++++ ENTRIES SHOWN

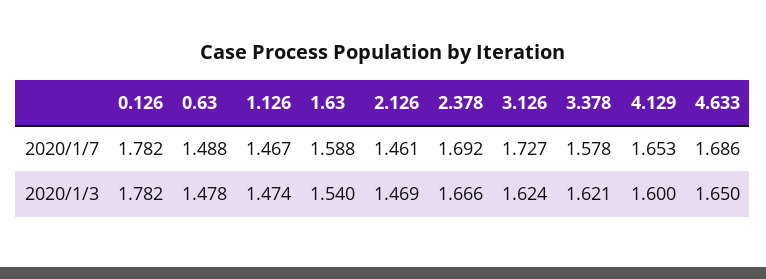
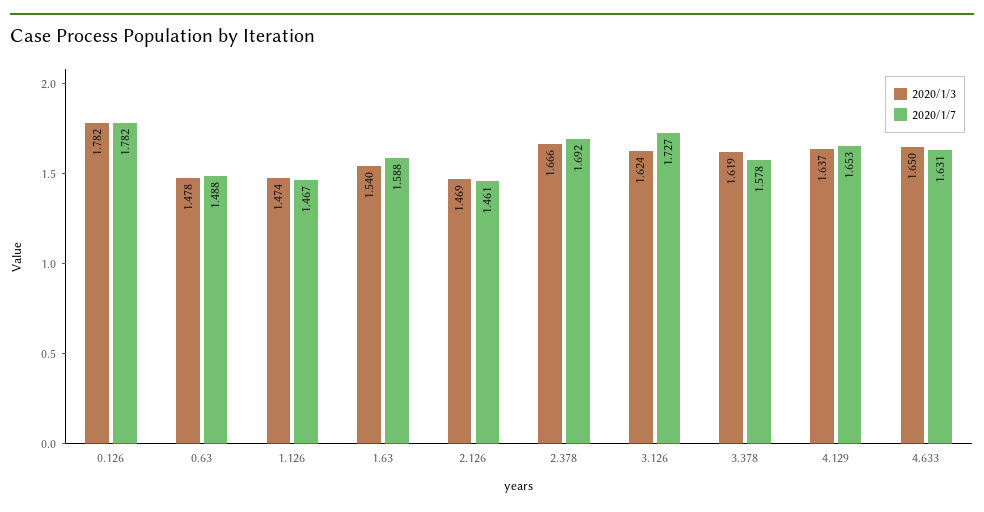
  {
    "2020/1/7": {
      "0.126": 1.782,
      "0.63": 1.488,
      "1.126": 1.467,
      "1.63": 1.588,
      "2.126": 1.461,
      "2.378": 1.692,
      "3.126": 1.727,
      "3.378": 1.578,
      "4.129": 1.653,
-     "4.633": 1.686
+     "4.633": 1.631
    },
    "2020/1/3": {
      "0.126": 1.782,
      "0.63": 1.478,
      "1.126": 1.474,
      "1.63": 1.54,
      "2.126": 1.469,
      "2.378": 1.666,
      "3.126": 1.624,
-     "3.378": 1.621,
+     "3.378": 1.619,
-     "4.129": 1.6,
+     "4.129": 1.637,
      "4.633": 1.65
    }
  }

++++++++

Return every line above word for word, minus images.

● **EXERCISE RESPONSE**:
  {
    "2020/1/7": {
      "0.126": 1.782,
      "0.63": 1.488,
      "1.126": 1.467,
      "1.63": 1.588,
      "2.126": 1.461,
      "2.378": 1.692,
      "3.126": 1.727,
      "3.378": 1.578,
      "4.129": 1.653,
-     "4.633": 1.686
+     "4.633": 1.631
    },
    "2020/1/3": {
      "0.126": 1.782,
      "0.63": 1.478,
      "1.126": 1.474,
      "1.63": 1.54,
      "2.126": 1.469,
      "2.378": 1.666,
      "3.126": 1.624,
-     "3.378": 1.621,
+     "3.378": 1.619,
-     "4.129": 1.6,
+     "4.129": 1.637,
      "4.633": 1.65
    }
  }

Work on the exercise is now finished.